Michael Tobis said...

Volume of the atmosphere is ill-defined because it doesn't really have a top; just trails out into space.

Weight of the atmosphere is something I always forget. I remember sea level pressure is 14 psi, then convert to metric.

Similarly, volume of the ocean is 3/4 of the surface of the earth covered to a depth of 4 km. Weight is exactly a metric ton per cubic meter.

Of course, most people nowadays would be too lazy for even that much math, and tonight, frankly, I am too.

Wikipedia gives 1.4 × 10^21 kg for the ocean ; 5.1480×10^18 kg for the atmosphere. So there is 200 times as much water as air by mass.

skanky said...

Could you not restrict the section of atmosphere we are disrupting to just the troposphere? Or maybe add in the stratosphere too if you want to bring in CFCs? Both of which are more definitive in height.

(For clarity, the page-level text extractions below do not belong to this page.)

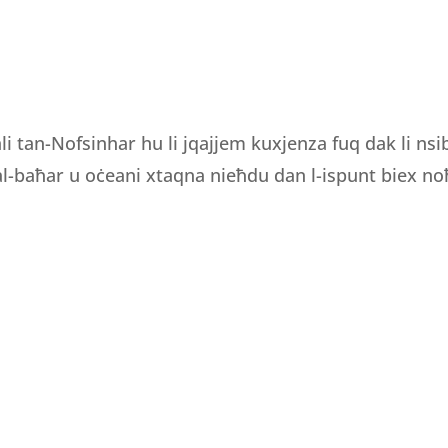
li tan-Nofsinhar hu li jqajjem kuxjenza fuq dak li ns
 tal-baħar u oċeani xtaqna nieħdu dan l-ispunt biex noħ
OURS
CONTACT INFORMATION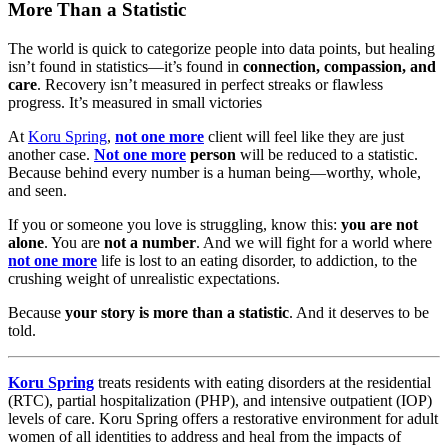
More Than a Statistic
The world is quick to categorize people into data points, but healing
isn’t found in statistics—it’s found in
connection, compassion, and
care
. Recovery isn’t measured in perfect streaks or flawless
progress. It’s measured in small victories
At
Koru Spring
,
not one more
client will feel like they are just
another case.
Not one more
person
will be reduced to a statistic.
Because behind every number is a human being—worthy, whole,
and seen.
If you or someone you love is struggling, know this:
you are not
alone
. You are
not a number
. And we will fight for a world where
not one more
life is lost to an eating disorder, to addiction, to the
crushing weight of unrealistic expectations.
Because
your story is more than a statistic
. And it deserves to be
told.
Koru Spring
treats residents with eating disorders at the residential
(RTC), partial hospitalization (PHP), and intensive outpatient (IOP)
levels of care. Koru Spring offers a restorative environment for adult
women of all identities to address and heal from the impacts of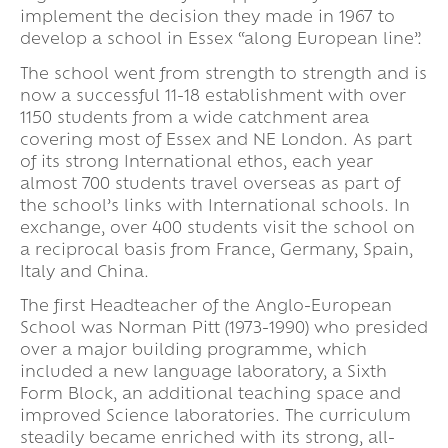
implement the decision they made in 1967 to
develop a school in Essex “along European line”.
The school went from strength to strength and is
now a successful 11-18 establishment with over
1150 students from a wide catchment area
covering most of Essex and NE London. As part
of its strong International ethos, each year
almost 700 students travel overseas as part of
the school’s links with International schools. In
exchange, over 400 students visit the school on
a reciprocal basis from France, Germany, Spain,
Italy and China.
The first Headteacher of the Anglo-European
School was Norman Pitt (1973-1990) who presided
over a major building programme, which
included a new language laboratory, a Sixth
Form Block, an additional teaching space and
improved Science laboratories. The curriculum
steadily became enriched with its strong, all-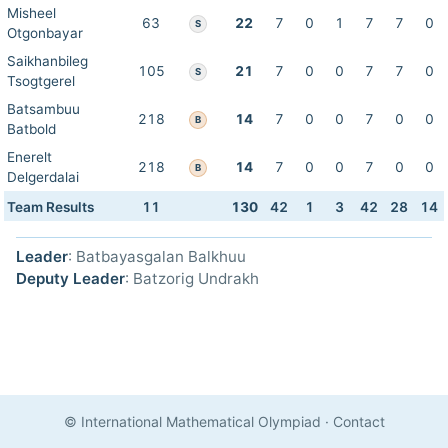
Misheel
63
22
7
0
1
7
7
0
S
Otgonbayar
Saikhanbileg
105
21
7
0
0
7
7
0
S
Tsogtgerel
Batsambuu
218
14
7
0
0
7
0
0
B
Batbold
Enerelt
218
14
7
0
0
7
0
0
B
Delgerdalai
Team Results
11
130
42
1
3
42
28
14
Leader
: Batbayasgalan Balkhuu
Deputy Leader
: Batzorig Undrakh
© International Mathematical Olympiad
·
Contact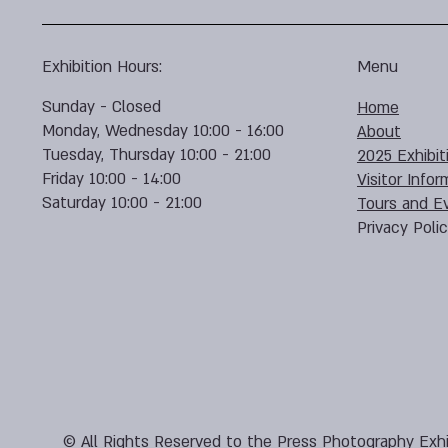
Exhibition Hours:
Menu
Sunday - Closed
Home
Monday, Wednesday 10:00 - 16:00
About
Tuesday, Thursday 10:00 - 21:00
2025 Exhibit
Friday 10:00 - 14:00
Visitor Infor
Saturday 10:00 - 21:00
Tours and E
Privacy Poli
© All Rights Reserved to the Press Photography Exhi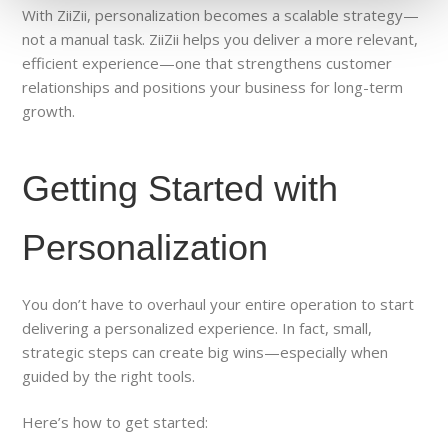
With ZiiZii, personalization becomes a scalable strategy—
not a manual task. ZiiZii helps you deliver a more relevant,
efficient experience—one that strengthens customer
relationships and positions your business for long-term
growth.
Getting Started with
Personalization
You don’t have to overhaul your entire operation to start
delivering a personalized experience. In fact, small,
strategic steps can create big wins—especially when
guided by the right tools.
Here’s how to get started: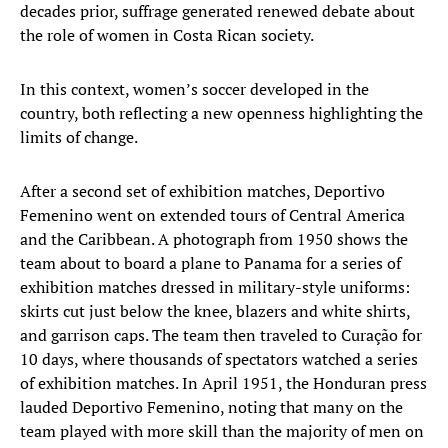
decades prior, suffrage generated renewed debate about
the role of women in Costa Rican society.
In this context, women’s soccer developed in the
country, both reflecting a new openness highlighting the
limits of change.
After a second set of exhibition matches, Deportivo
Femenino went on extended tours of Central America
and the Caribbean. A photograph from 1950 shows the
team about to board a plane to Panama for a series of
exhibition matches dressed in military-style uniforms:
skirts cut just below the knee, blazers and white shirts,
and garrison caps. The team then traveled to Curação for
10 days, where thousands of spectators watched a series
of exhibition matches. In April 1951, the Honduran press
lauded Deportivo Femenino, noting that many on the
team played with more skill than the majority of men on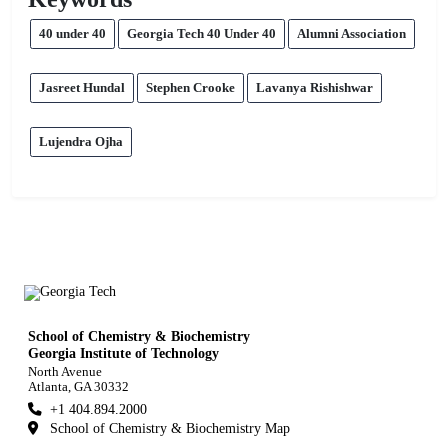
40 under 40
Georgia Tech 40 Under 40
Alumni Association
Jasreet Hundal
Stephen Crooke
Lavanya Rishishwar
Lujendra Ojha
School of Chemistry & Biochemistry
Georgia Institute of Technology
North Avenue
Atlanta, GA 30332
+1 404.894.2000
School of Chemistry & Biochemistry Map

Incidentally, air pressure at sea level is a about around 1000hpa (1 atm ~= 1013hpa) which might be easier to remember as it's a 1:1 with mbs and the figures are on meteo pressure charts. It might also be easier to convert to units of use, as it's 100,000pa (or 100,000 n/m2).

I notice that Canada uses kPa which means that slp is ~ 100kPa. Which gives you the same thing.